Single by Bernard Cribbins
- B-side: "One Man Band"
- Released: 15 December 1962
- Studio: Abbey Road Studios
- Genre: Calypso, novelty
- Label: Parlophone
- Songwriter: Trevor Peacock
- Producer: George Martin

Bernard Cribbins singles chronology
| "Right Said Fred" (1962) | "Gossip Calypso" (1962) | "The Bird On The Second Floor" (1963) |

= Gossip Calypso =

"Gossip Calypso" is a novelty calypso song written by Trevor Peacock. It was recorded by Bernard Cribbins and released by EMI on the Parlophone label in 1962. The musical accompaniment was directed by Johnnie Spence, and the producer was George Martin. It reached number 23 in the UK Singles Chart, and was Cribbins' third top 30 hit of the year.

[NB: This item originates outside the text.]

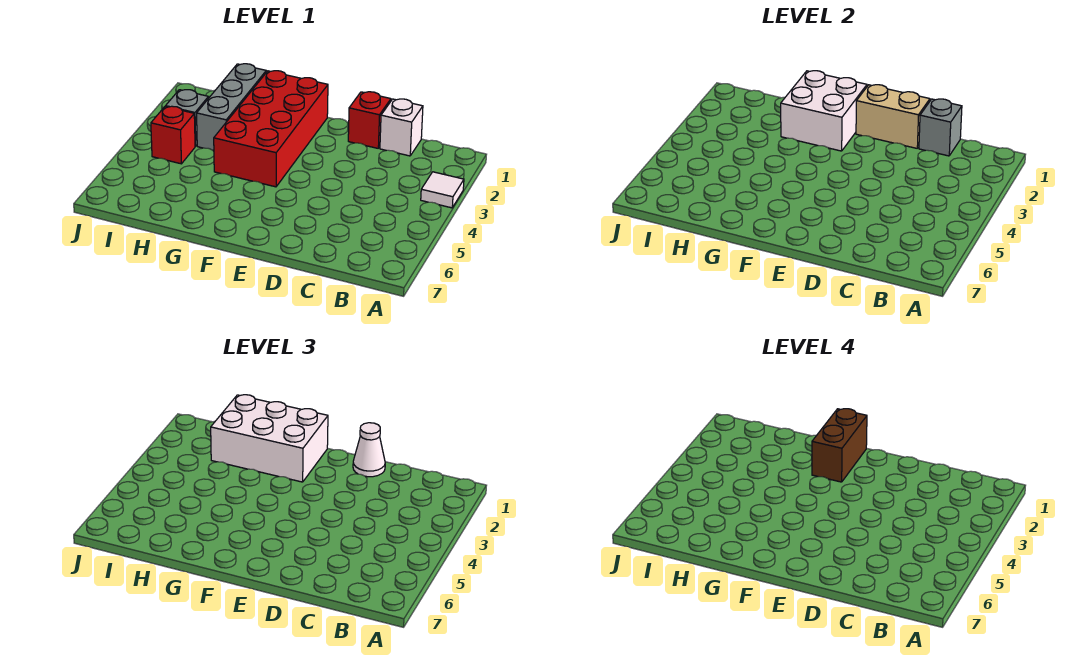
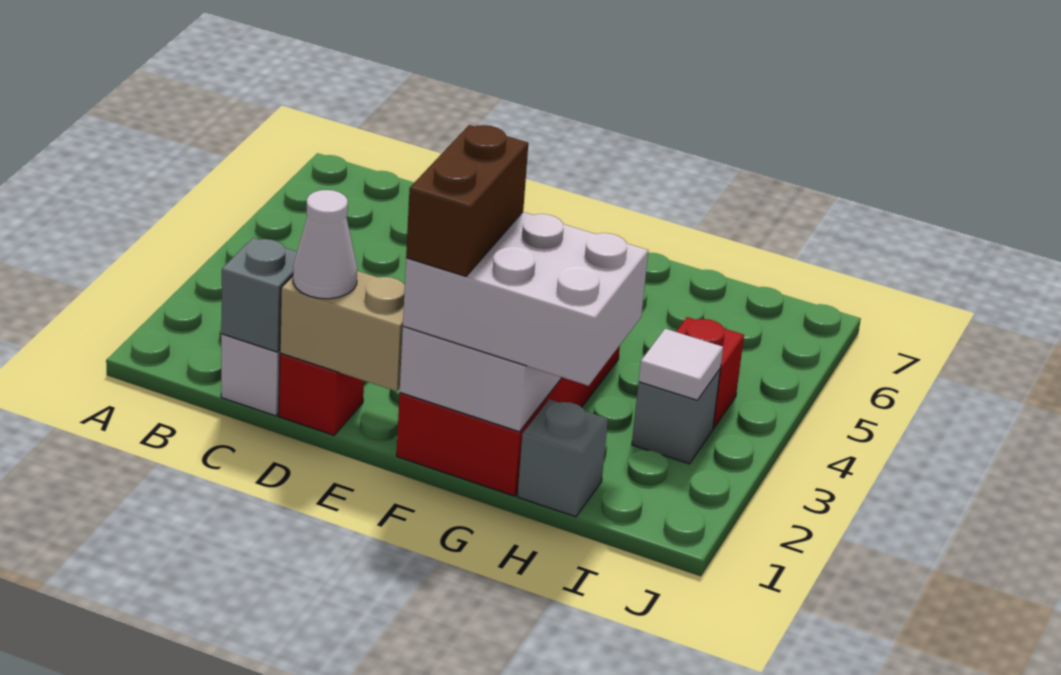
white tile A3 level 1 -> white tile I3 level 2
grey brick H1:H3 level 1 -> grey brick H1 level 1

The lyrics repeat the conversations between several female neighbours describing the latest news of themselves, their families and other neighbours, joined by the chorus:
Gossip calypso
Gossip calypso
Hear all about it
Yak, a-yak, yak

Every woman
Up at the window
Giving out the gossip and
Getting it back

The slang used and names and situations mentioned imply the neighbours are in Britain rather than the Caribbean. The song is part of the early 1960s British calypso craze.